Adempimenti

Una governance per assicurare servizi per il lavoro efficaci su tutto il territorio

di Maurizio Del Conte

Dopo l’emorragia occupazionale registrata nell’ultimo anno, le imprese non dovrebbero faticare a trovare lavoro per sostenere la ripartenza. Eppure già si segnalano difficoltà nel reperire le professionalità di cui c’è bisogno. Non sempre si tratta di competenze ultra specializzate. La carenza di professionalità è a tutti i livelli.

Il paradosso del binomio alta disoccupazione/carenza di competenze adeguate si spiega principalmente con la cronica debolezza del nostro sistema formativo, incapace di intercettare il fabbisogno di professionalità espresso dalle imprese, ma anche con la scarsa cultura della intermediazione professionale nel mercato del lavoro. Quando ci si lamenta della diffusione del lavoro sommerso e del dumping salariale, si dimentica che questi fenomeni sono anche frutto della mancanza di efficaci servizi di orientamento e accompagnamento al lavoro.

Dalla realizzazione delle opere finanziate con il Pnrr ci si attende un incremento di alcune centinaia di migliaia di nuovi posti di lavoro. Ma non è scontato che alla maggiore quantità corrisponda anche una migliore qualità del lavoro. Per questa ragione è stata inserita nel piano finanziato dall’Europa la misura sul lavoro e l’inclusione sociale, che si pone proprio l’obiettivo di migliorare la qualità del lavoro attraverso il potenziamento delle politiche attive, con uno stanziamento straordinario di oltre 6 miliardi di euro.

Tuttavia la disponibilità di risorse non è di per sé, garanzia di miglioramento dei servizi. Come è noto l’attuale sistema delle politiche attive è assai poco efficiente e pompare denaro in un sistema inefficiente non può che aumentarne il tasso di inefficienza. Occorre dunque ridefinire l’attuale architettura dei servizi per il lavoro, a cominciare da una nuova governance che, nel rispetto del riparto di competenze tra Stato e regioni, sia funzionale all’obiettivo di garantire servizi di qualità su tutto il territorio nazionale.

Il primo, importante segnale in questa direzione è stato il commissariamento di Anpal.
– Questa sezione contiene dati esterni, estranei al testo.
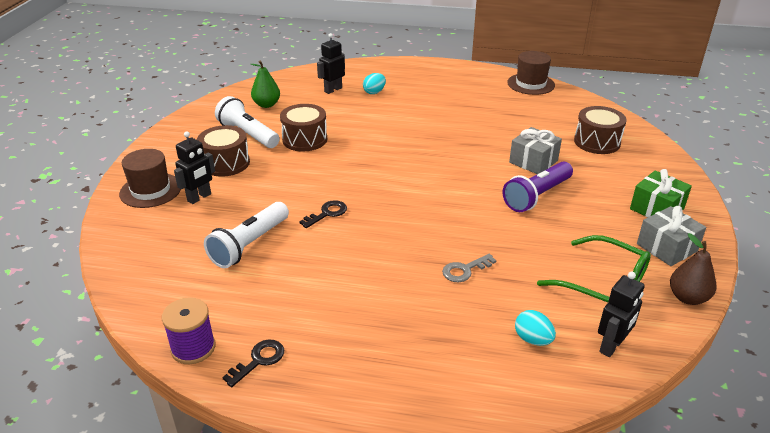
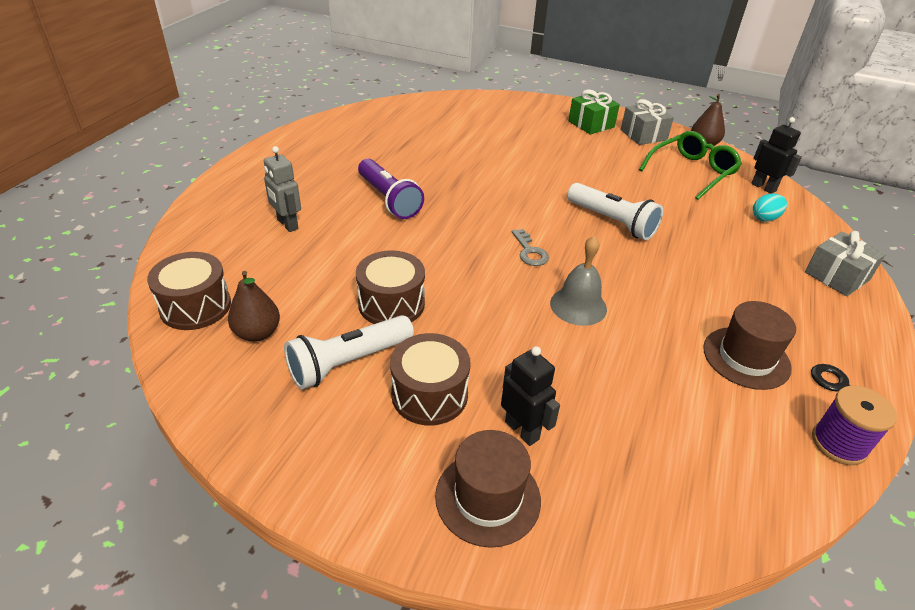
camera: 80 degrees left, 5 degrees up
white flashlight [204,202,289,268] -> white flashlight moved to [567,183,663,240]
green pear [251,61,280,108] -> brown pear [228,271,280,342]
black key [299,200,347,228] -> grey bell [550,236,607,326]
black robot [317,33,345,94] -> none
turquoise egg [363,73,386,94] -> grey robot [264,146,301,232]
grey key [442,254,496,282] -> grey key moved to [512,229,549,266]
purple flashlight [502,161,573,212] -> purple flashlight moved to [358,159,424,219]
brown hat [507,51,555,95] -> brown hat moved to [703,301,796,390]
grey gift [509,127,562,174] -> grey gift moved to [805,231,886,296]
brown drum [574,106,627,154] -> brown drum moved to [147,252,231,330]

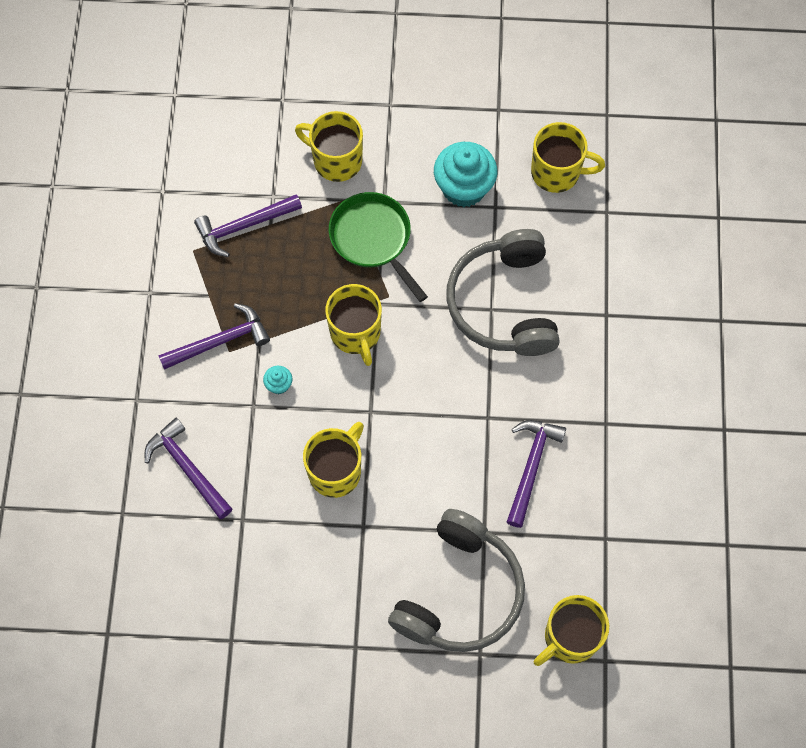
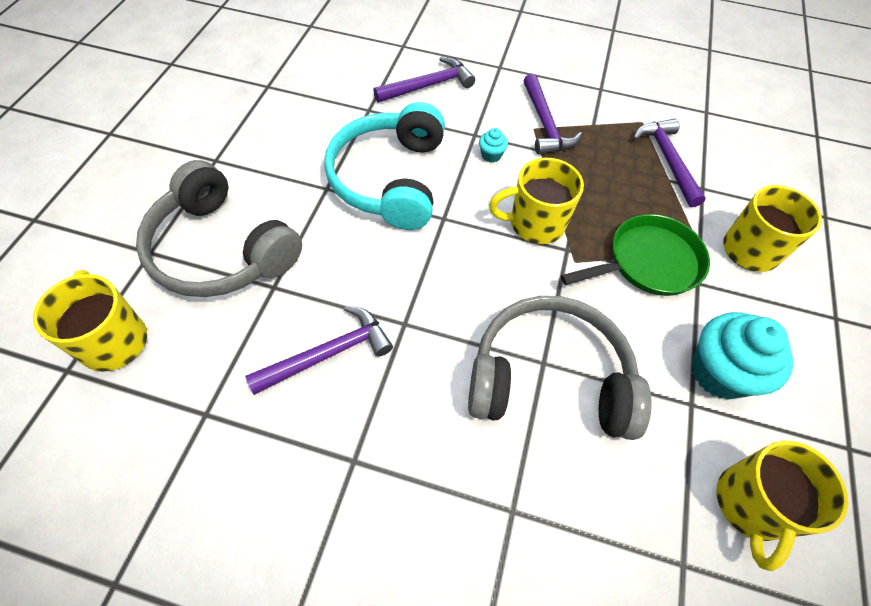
camera: 100 degrees right, 10 degrees down
yellow mug [303,422,364,498] -> turquoise headphones [324,102,445,230]
purple hammer [507,420,566,528] -> purple hammer turned 60 degrees counterclockwise [245,306,393,395]

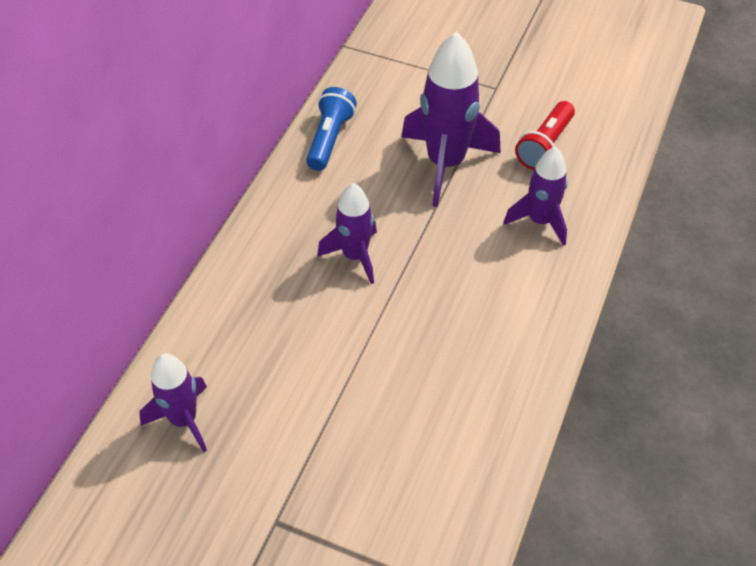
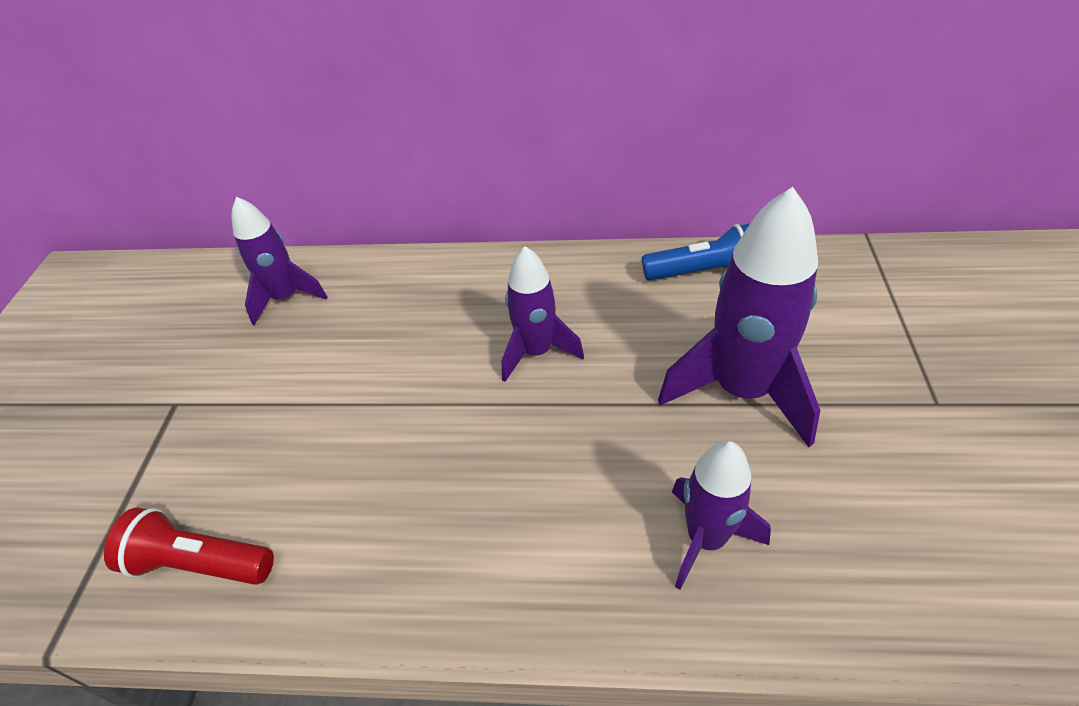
camera: 75 degrees right, 5 degrees down
red flashlight [515,101,575,170] -> red flashlight moved to [104,507,274,585]

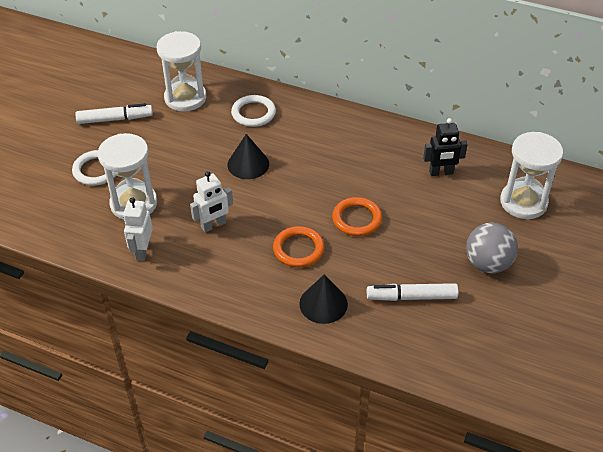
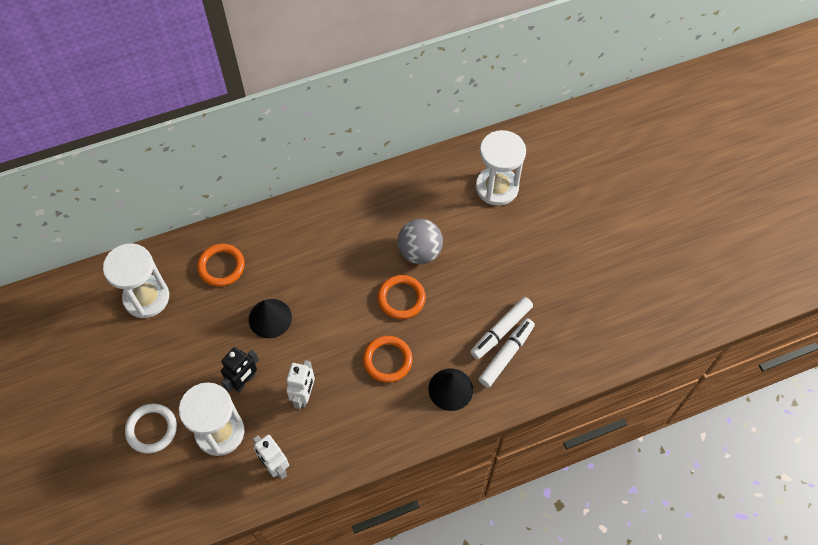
camera: 45 degrees left, 15 degrees up
white marker [76,103,153,124] -> white marker moved to [479,318,535,387]
white ring [231,95,276,127] -> orange ring [197,244,245,287]
black robot [423,118,468,176] -> black robot moved to [221,347,259,393]
grey ball [466,223,518,273] -> grey ball moved to [397,219,443,264]

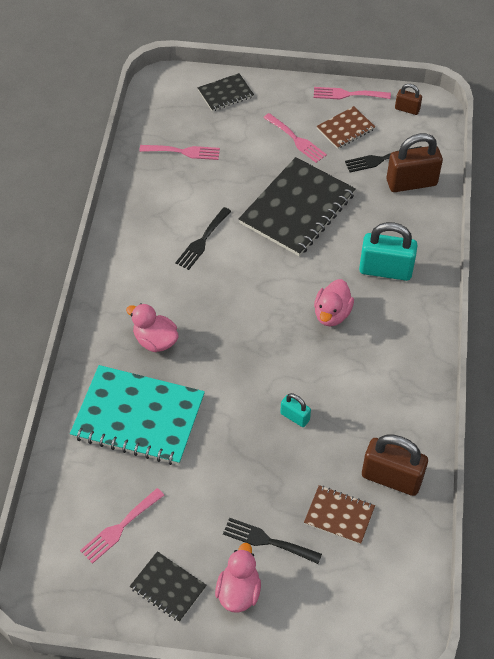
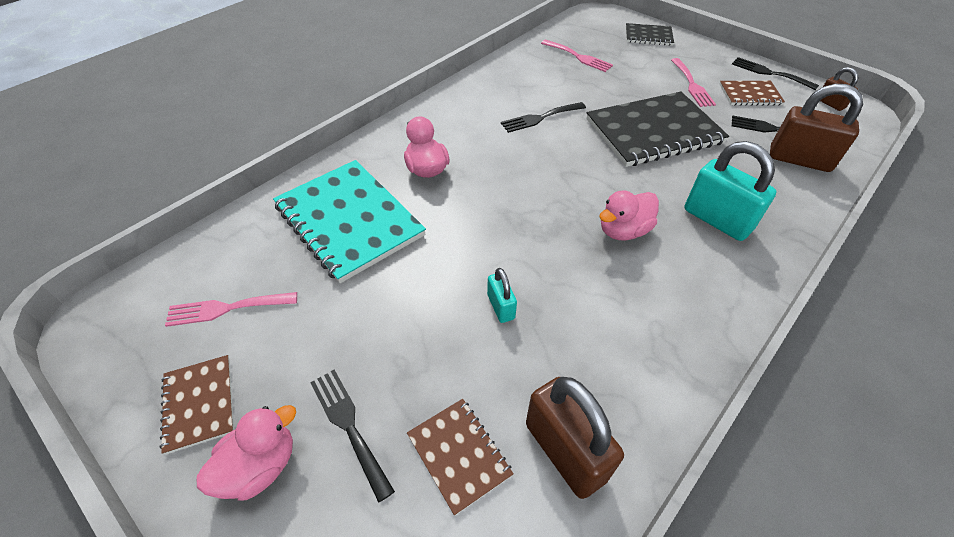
camera: 35 degrees right, 5 degrees down
black notebook [130,551,207,622] -> brown notebook [159,355,234,455]
pink fork [314,87,391,99] -> black fork [732,57,819,90]

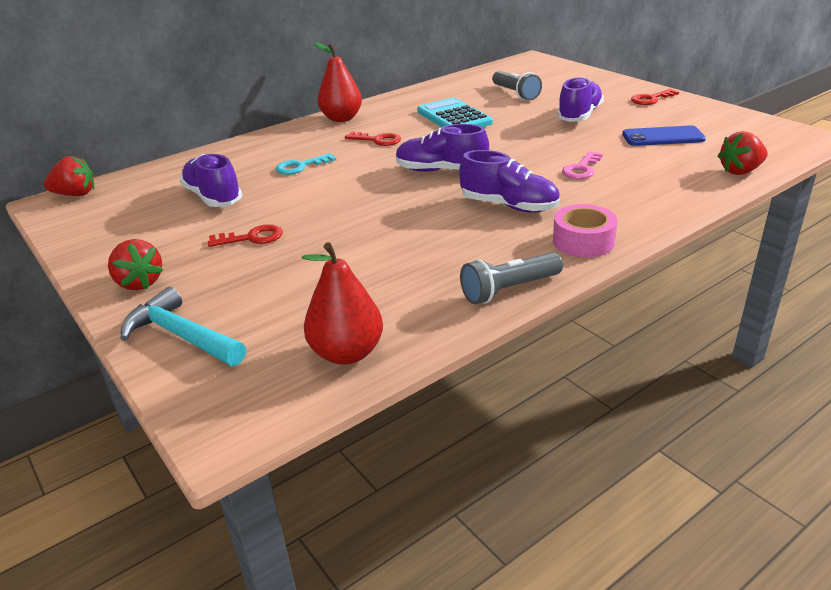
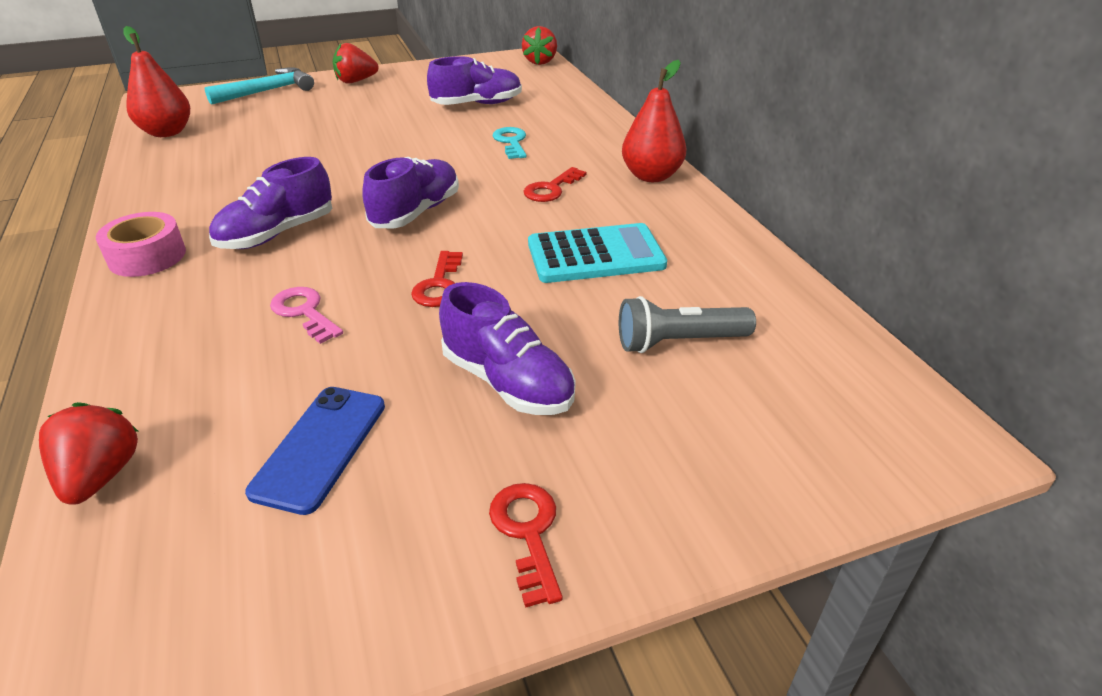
camera: 105 degrees right, 5 degrees up
red key [208,224,283,247] -> red key moved to [411,251,463,307]
grey flashlight [460,252,563,304] -> none

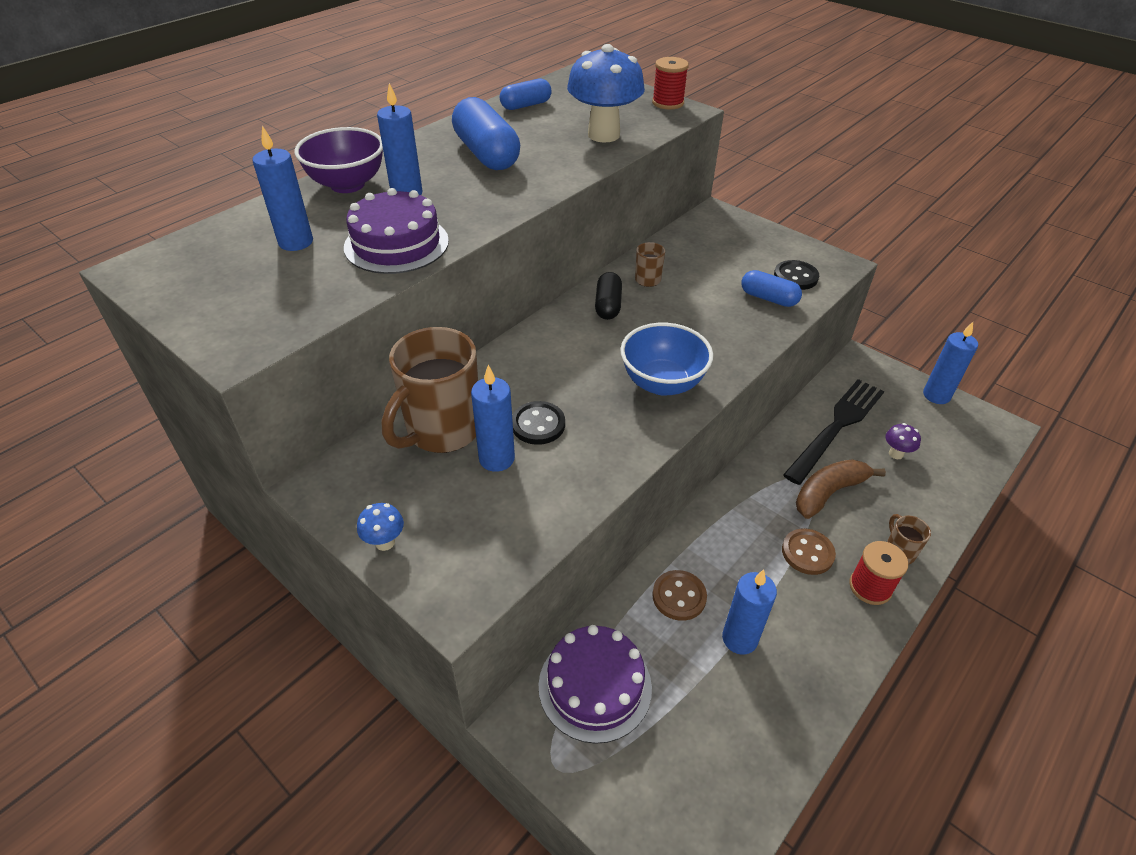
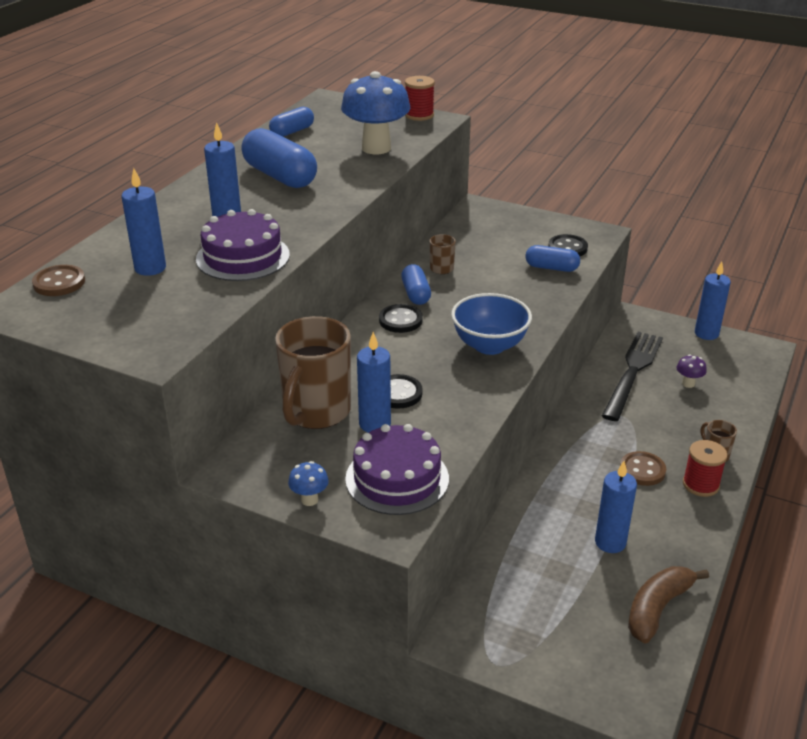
camera: 15 degrees left, 10 degrees down
purple bowl [294,127,383,193] -> none
purple cake [539,625,652,744] -> purple cake moved to [345,424,449,515]
black capsule [595,272,622,320] -> blue capsule [401,264,431,305]
brown button [652,570,707,621] -> brown button moved to [32,265,85,296]
brown banana [796,459,886,519] -> brown banana moved to [628,566,709,644]
none -> black button [379,304,423,333]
Ma è solo l’inizio di un percorso, perché le politiche attive non si esauriscono nei vertici della agenzia nazionale. Regioni, centri per l’impiego e soggetti privati accreditati devono lavorare in stretto coordinamento con il livello nazionale.

A sua volta, ministero del Lavoro, Inps, Inail, Ispettorato e la stessa Anpal devono mettere a disposizione i preziosissimi dati di cui dispongono, come le comunicazioni obbligatorie, le posizioni previdenziali, assistenziali, assicurative e ispettive delle imprese e dei disoccupati. Fare politiche attive senza queste informazioni è come illudersi di colpire il bersaglio sparando alla cieca. Occorre poi definire le misure nazionali di politiche attive, a partire dall’assegno di ricollocazione, sciaguratamente sospeso per i disoccupati beneficiari di Naspi.

Infine, occorre mettere Anpal nelle condizioni di agire come organismo leggero e sburocratizzato, lasciando al ministero del lavoro il compito di indirizzare le politiche e di vigilare sulla loro attuazione, valutandone l’impatto. Per una fortunata congiuntura storica, oggi disponiamo di tutti gli elementi necessari: risorse finanziarie, istituzioni pubbliche specializzate e enti privati con lunga esperienza sul campo. Manca, però, un progetto che componga questi elementi in un efficace modello di politiche attive, in linea con quanto realizzato con successo in altri Paesi europei.